Des dispositifs déjà en place
La DAU existe déjà dans certaines situations encadrées : stupéfiants, antibiotiques sous tension, ou encore quétiapine 50 mg depuis peu. Mais l’exemple de la quétiapine interroge. « Dans 90 % des cas, la quétiapine 50 mg est utilisée comme traitement de fond. Dispenser à l’unité un médicament prescrit à posologie fixe pendant un mois entier n’a aucun sens. »
Traçabilité et rappels de lots : un risque sous-estimé
Autre frein : la traçabilité. Contrairement à la dispensation en boîte, chaque médicament délivré à l’unité perd son numéro de lot une fois sorti de son conditionnement. « En cas de rappel de lot, l’officine ne peut pas identifier les patients concernés si elle ne scanne pas la boîte entière. C’est une perte majeure de sécurité. »
Un coût incompatible avec le modèle économique français
Pierre-Olivier Variot insiste également sur le surcoût logistique d’une DAU généralisée. Étiquetage personnalisé, ajout de notice, reconditionnement sécurisé… « Dans les pays qui ont généralisé la DAU la rémunération moyenne par ordonnance est de 25 à 28 euros, contre 11 euros en France. On comprend bien que c’est impossible quand la marge est aussi faible », note le président de l’USPO.
Aujourd’hui, aucune rémunération n’est prévue pour l’ensemble des tâches supplémentaires liées à la DAU. « Il faut imprimer une étiquette avec le nom du patient, le dosage, le numéro de lot, fournir une notice, assurer un conditionnement… et tout cela, c’est pour zéro. » Un point sur lequel, selon lui, la Cour des comptes a montré une certaine lucidité : « Ils ont bien compris que la DAU allait coûter beaucoup plus cher. »
Dispensation adaptée : une alternative abandonnée trop tôt
Plutôt que la DAU, l’USPO défend la dispensation adaptée, un dispositif interrompu après l’avenant 1 à la convention pharmaceutique. « C’était un système gagnant-gagnant. Il permettait d’éviter le gaspillage en discutant avec le patient. » Par exemple : « Un patient sous paracétamol trois fois par jour pendant un mois n’a peut-être pas besoin de 11 boîtes.
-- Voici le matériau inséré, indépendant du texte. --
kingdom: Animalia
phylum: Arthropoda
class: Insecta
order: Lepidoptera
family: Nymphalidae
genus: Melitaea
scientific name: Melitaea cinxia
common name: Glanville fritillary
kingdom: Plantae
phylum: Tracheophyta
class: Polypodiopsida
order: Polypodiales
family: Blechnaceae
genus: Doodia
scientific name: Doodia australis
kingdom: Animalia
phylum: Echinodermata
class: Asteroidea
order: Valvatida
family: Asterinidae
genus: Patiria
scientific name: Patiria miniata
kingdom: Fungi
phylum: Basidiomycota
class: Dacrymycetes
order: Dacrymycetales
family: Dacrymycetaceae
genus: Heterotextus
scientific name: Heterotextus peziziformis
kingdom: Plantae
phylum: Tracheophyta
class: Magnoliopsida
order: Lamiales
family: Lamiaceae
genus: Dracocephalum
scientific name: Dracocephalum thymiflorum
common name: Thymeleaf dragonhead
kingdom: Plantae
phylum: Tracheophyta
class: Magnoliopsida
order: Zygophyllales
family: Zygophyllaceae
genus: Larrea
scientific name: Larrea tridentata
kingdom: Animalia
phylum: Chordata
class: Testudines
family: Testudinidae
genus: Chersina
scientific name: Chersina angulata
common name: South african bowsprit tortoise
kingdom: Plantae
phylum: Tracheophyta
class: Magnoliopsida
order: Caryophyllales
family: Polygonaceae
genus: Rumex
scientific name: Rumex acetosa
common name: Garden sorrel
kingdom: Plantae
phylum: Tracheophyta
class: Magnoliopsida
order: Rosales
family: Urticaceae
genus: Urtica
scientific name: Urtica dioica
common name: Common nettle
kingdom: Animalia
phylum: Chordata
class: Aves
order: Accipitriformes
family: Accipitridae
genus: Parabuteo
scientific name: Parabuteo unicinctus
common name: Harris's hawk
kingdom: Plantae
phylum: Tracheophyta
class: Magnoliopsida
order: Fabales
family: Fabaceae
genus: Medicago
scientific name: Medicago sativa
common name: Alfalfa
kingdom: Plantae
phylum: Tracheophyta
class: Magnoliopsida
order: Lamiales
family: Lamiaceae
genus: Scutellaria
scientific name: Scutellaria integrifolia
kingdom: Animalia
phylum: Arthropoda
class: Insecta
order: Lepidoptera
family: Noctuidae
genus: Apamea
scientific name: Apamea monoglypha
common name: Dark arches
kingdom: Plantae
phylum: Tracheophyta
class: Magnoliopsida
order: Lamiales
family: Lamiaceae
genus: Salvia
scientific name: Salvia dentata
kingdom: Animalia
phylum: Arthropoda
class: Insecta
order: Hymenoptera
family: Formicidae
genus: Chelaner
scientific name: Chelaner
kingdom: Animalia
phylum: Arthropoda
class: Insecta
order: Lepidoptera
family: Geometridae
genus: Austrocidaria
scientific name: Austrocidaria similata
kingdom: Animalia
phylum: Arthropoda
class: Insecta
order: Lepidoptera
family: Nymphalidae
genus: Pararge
En échangeant, on adapte. » Selon Pierre-Olivier Variot, cette approche mériterait d’être relancée. « Même la direction de la Sécurité sociale (DSS) regrette aujourd’hui sa suppression. »
Revoir les conditionnements industriels
Autre levier évoqué : adapter les tailles de boîte à la posologie. Exemple : pour l’amoxicilline, la prescription la plus fréquente est de 3 comprimés par jour pendant 7 jours, soit 21 comprimés. « Or, les conditionnements disponibles sont de 6 ou 14 unités. Pourquoi ne pas produire des boîtes de 7 ? » Des ajustements similaires ont déjà été réalisés pour le Tramadol ou le Zolpidem.
Une expérimentation sous conditions ?
À la question d’un éventuel retour de la DAU dans le cadre conventionnel, Pierre-Olivier Variot reste prudent. « Ce n’est envisageable que si on met en place une rémunération spécifique, avec des critères stricts. Et sans oublier les enjeux de traçabilité. » L’USPO suggère de réserver la DAU à des cas ciblés de santé publique, comme les stupéfiants ou les situations de pénurie.
Prochaine étape : un rapport d’évaluation à l’été
La Cour des comptes doit finaliser son rapport d’ici juin 2025. Il sera rendu public après adoption en séance. L’USPO, l’une des dernières parties auditionnées, attend des conclusions équilibrées. « Il ne faut pas se tromper de combat. La priorité, c’est l’efficience, pas la symbolique », conclut Pierre-Olivier Variot.